Criminal cases that involve drug charges are serious—there are no “minor” drug cases. Yes, possession charges may come with the potential for a less-severe sentence than, say, distribution or manufacturing of illegal drugs, but any type of conviction for drug charges will stay on your record for a long time, possibly limiting your opportunities in many respects for years to come. However, drug cases often come with constitutional defenses, like challenging a search warrant, if one was involved in the case.
Illinois residents who are facing a drug crime case would likely benefit from knowing some of the basics about search warrants since the details of their case and their potential defense strategy may come down to how a search warrant was drafted, approved and executed.
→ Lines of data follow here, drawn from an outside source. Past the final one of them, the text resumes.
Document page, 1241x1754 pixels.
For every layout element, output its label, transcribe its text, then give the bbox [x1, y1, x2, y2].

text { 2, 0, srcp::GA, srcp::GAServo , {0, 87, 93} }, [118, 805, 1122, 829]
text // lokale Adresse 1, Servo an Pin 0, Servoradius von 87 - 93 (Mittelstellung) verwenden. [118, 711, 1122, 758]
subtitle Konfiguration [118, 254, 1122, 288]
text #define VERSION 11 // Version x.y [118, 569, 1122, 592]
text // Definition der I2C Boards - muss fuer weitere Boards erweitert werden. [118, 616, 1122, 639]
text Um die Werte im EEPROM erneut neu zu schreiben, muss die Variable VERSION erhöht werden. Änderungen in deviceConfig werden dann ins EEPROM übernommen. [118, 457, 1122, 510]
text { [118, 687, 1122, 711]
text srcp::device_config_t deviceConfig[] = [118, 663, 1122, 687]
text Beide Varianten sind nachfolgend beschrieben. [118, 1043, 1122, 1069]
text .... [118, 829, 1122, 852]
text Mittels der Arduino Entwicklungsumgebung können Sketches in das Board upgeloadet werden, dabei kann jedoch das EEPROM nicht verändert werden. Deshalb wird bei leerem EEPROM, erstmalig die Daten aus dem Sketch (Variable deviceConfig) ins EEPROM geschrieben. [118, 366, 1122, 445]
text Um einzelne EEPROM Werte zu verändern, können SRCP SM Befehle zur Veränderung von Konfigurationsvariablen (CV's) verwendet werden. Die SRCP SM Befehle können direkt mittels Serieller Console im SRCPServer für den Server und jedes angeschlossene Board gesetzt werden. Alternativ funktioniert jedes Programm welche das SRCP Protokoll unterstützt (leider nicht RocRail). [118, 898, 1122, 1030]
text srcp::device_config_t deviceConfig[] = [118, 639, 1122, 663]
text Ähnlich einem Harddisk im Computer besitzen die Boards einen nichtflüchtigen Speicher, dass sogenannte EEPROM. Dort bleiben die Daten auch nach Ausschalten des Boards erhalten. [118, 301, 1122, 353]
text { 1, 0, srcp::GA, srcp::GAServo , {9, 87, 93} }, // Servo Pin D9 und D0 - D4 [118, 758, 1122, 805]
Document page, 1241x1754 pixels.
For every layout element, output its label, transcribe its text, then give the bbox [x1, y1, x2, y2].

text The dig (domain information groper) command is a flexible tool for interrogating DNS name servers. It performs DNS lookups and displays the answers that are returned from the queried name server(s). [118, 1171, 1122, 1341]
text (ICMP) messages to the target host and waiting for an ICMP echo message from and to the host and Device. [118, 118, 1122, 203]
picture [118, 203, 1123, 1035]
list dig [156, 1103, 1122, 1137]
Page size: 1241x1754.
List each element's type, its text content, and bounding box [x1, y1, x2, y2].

The constitutional right against unreasonable search and seizure is enshrined in the Fourth Amendment of the U.S. Constitution.
Typically, in order to get a search warrant, law enforcement officials must write a very detailed description of what or where, exactly, will be searched, as well as what the law enforcement officials expect to find, and why. “Probable cause” is a term that is readily used when it comes to search warrants—support for the belief that illegal items or activity will be found during the search.
Residences or other structures are usually the object of a search warrant—many other searches take place without a warrant, such as when a person is searched incident to an arrest, for example, or when a person consents to a search.
A defense strategy will usually involve a careful examination and review of a search warrant, if one was used in the case at hand. Sometimes, a defect in the warrant or its execution can change the potential outcome in the case.